Question

A current of 10 A flows for 19.3 hours through an electrolytic cell containing a molten salt of metal X. This results in the decomposition of 2.4 mole of metal X at the cathode. The oxidation state of X in the molten salt is

• A. 1+
• B. 2+
• C. 3+
• D. 4+

Answer 1

Answer: (C)

3+

Answer 2

The deposition of a metal at the cathode during electrolysis follows Faraday's laws of electrolysis. According to Faraday's first law, the mass of a substance deposited is proportional to the charge passed. According to Faraday's second law, when the same quantity of electricity is passed through different electrolytes, the masses of the substances deposited are proportional to their equivalent weights.
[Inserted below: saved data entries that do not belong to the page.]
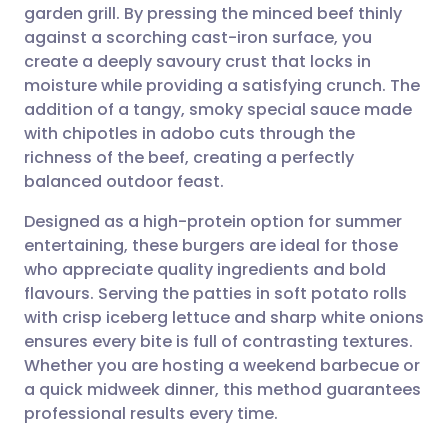
garden grill. By pressing the minced beef thinly
Share via email
🇬🇧 English
🇩🇪 Deutsch
against a scorching cast-iron surface, you
create a deeply savoury crust that locks in
Share via Facebook
🇪🇸 Español
🇫🇷 Français
moisture while providing a satisfying crunch. The
addition of a tangy, smoky special sauce made
with chipotles in adobo cuts through the
Share via LinkedIn
🇮🇹 Italiano
🇵🇹 Portugu
richness of the beef, creating a perfectly
balanced outdoor feast.
Share via X
🇮🇳 हिन्दी
🇮🇱 עברית
Designed as a high-protein option for summer
entertaining, these burgers are ideal for those
Share via WhatsApp
🇸🇦 عربي
🇸🇪 Svenska
who appreciate quality ingredients and bold
flavours. Serving the patties in soft potato rolls
Copy link
with crisp iceberg lettuce and sharp white onions
ensures every bite is full of contrasting textures.
Whether you are hosting a weekend barbecue or
a quick midweek dinner, this method guarantees
professional results every time.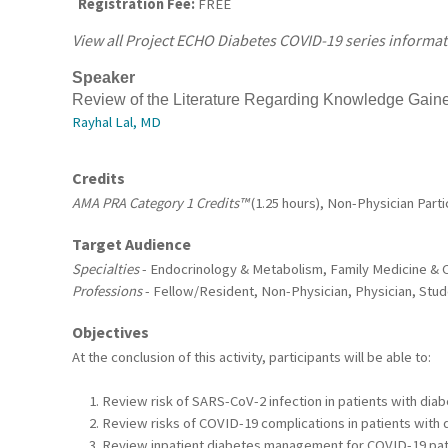
Registration Fee:
FREE
View all Project ECHO Diabetes COVID-19 series informa
S
peaker
Review of the Literature Regarding Knowledge Gai
Rayhal Lal, MD
Credits
AMA PRA Category 1 Credits™
(1.25 hours), Non-Physician Partic
Target Audience
Specialties
- Endocrinology & Metabolism, Family Medicine & C
Professions
- Fellow/Resident, Non-Physician, Physician, Stu
Objectives
At the conclusion of this activity, participants will be able to:
Review risk of SARS-CoV-2 infection in patients with diab
Review risks of COVID-19 complications in patients with 
Review inpatient diabetes management for COVID-19 pat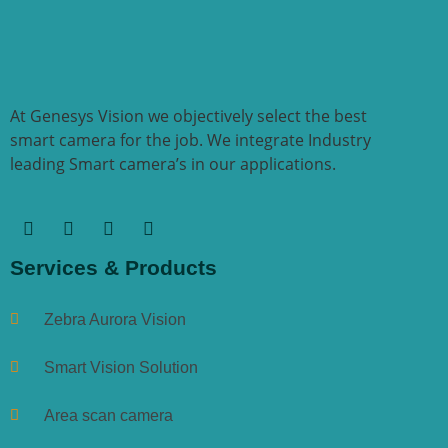
At Genesys Vision we objectively select the best
smart camera for the job. We integrate Industry
leading Smart camera’s in our applications.
Services & Products
Zebra Aurora Vision
Smart Vision Solution
Area scan camera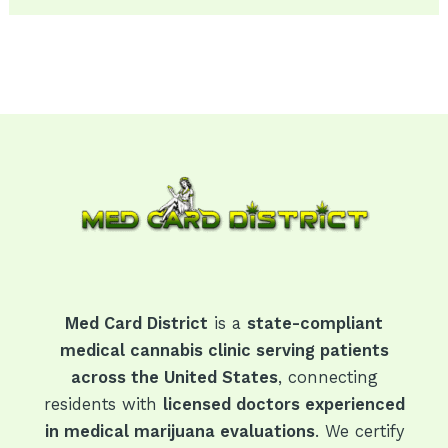
Med Card District
is a
state-compliant
medical cannabis clinic serving patients
across the United States
, connecting
residents with
licensed doctors experienced
in medical marijuana evaluations
. We certify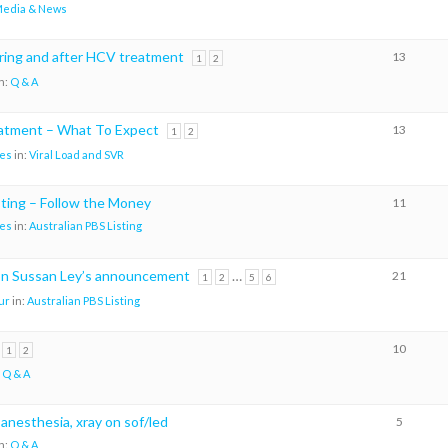
edia & News
ing and after HCV treatment
13
1
2
n:
Q & A
eatment – What To Expect
13
1
2
es
in:
Viral Load and SVR
sting – Follow the Money
11
es
in:
Australian PBS Listing
on Sussan Ley’s announcement
…
21
1
2
5
6
ur
in:
Australian PBS Listing
10
1
2
:
Q & A
 anesthesia, xray on sof/led
5
n:
Q & A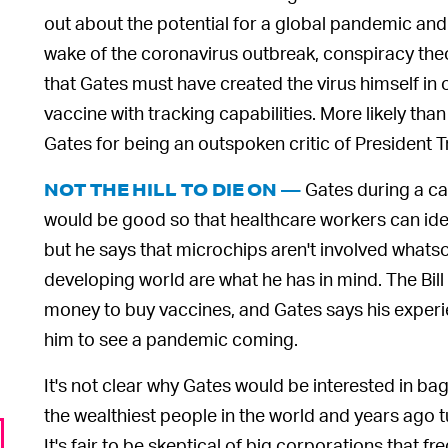
out about the potential for a global pandemic and 
wake of the coronavirus outbreak, conspiracy theor
that Gates must have created the virus himself in
vaccine with tracking capabilities. More likely than
Gates for being an outspoken critic of President 
Gates during a ca
NOT THE HILL TO DIE ON —
would be good so that healthcare workers can ide
but he says that microchips aren't involved whats
developing world are what he has in mind. The Bil
money to buy vaccines, and Gates says his experie
him to see a pandemic coming.
It's not clear why Gates would be interested in b
the wealthiest people in the world and years ago tu
It's fair to be skeptical of big corporations that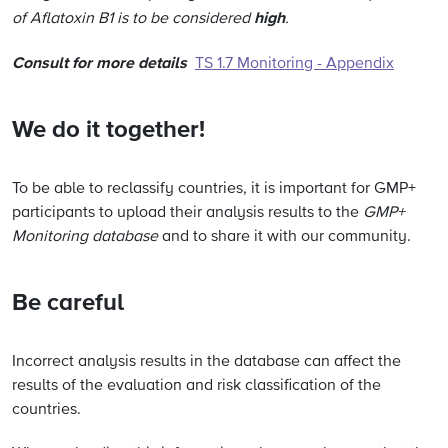
high
of Aflatoxin B1 is to be considered
.
Consult for more details
TS 1.7 Monitoring - Appendix
We do it together!
To be able to reclassify countries, it is important for GMP+
participants to upload their analysis results to the
GMP+
Monitoring database
and to share it with our community.
Be careful
Incorrect analysis results in the database can affect the
results of the evaluation and risk classification of the
countries.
The reduction reaction at the cathode is $X^{n+} + n e^- \rightarrow X$, where $n$ is the oxidation state of metal X in the molten salt. This means that $n$ moles of electrons are required to deposit 1 mole of metal X.

The total charge $q$ passed through the electrolytic cell is given by the product of the current $I$ and the time $t$. Given $I = 10$ A and $t = 19.3$ hours. First, convert the time to seconds: $t = 19.3 \text{ hours} \times 60 \text{ minutes/hour} \times 60 \text{ seconds/minute} = 19.3 \times 3600 \text{ s} = 69480 \text{ s}$.

Now, calculate the total charge passed: $q = I \times t = 10 \text{ A} \times 69480 \text{ s} = 694800 \text{ C}$.

The number of moles of electrons passed is given by $q/F$, where $F$ is Faraday's constant ($F \approx 96500$ C/mol). Number of moles of electrons $=\frac{q}{F} = \frac{694800 \text{ C}}{96500 \text{ C/mol}}$.

From the reduction reaction $X^{n+} + n e^- \rightarrow X$, $n$ moles of electrons deposit 1 mole of X. Therefore, 1 mole of electrons deposits $1/n$ moles of X. The total number of moles of X deposited, $N$, is equal to the total number of moles of electrons passed divided by $n$. $N = \frac{\text{Number of moles of electrons}}{n} = \frac{q/F}{n} = \frac{q}{nF}$.

We are given that $N = 2.4$ moles of metal X are deposited. So, $2.4 = \frac{694800}{n \times 96500}$.

Now, we can solve for $n$, the oxidation state of X: $n = \frac{694800}{2.4 \times 96500}$. $n = \frac{694800}{231600}$. $n = \frac{6948}{2316}$.

Performing the division: $6948 \div 2316 = 3$.

So, the oxidation state of X in the molten salt is +3.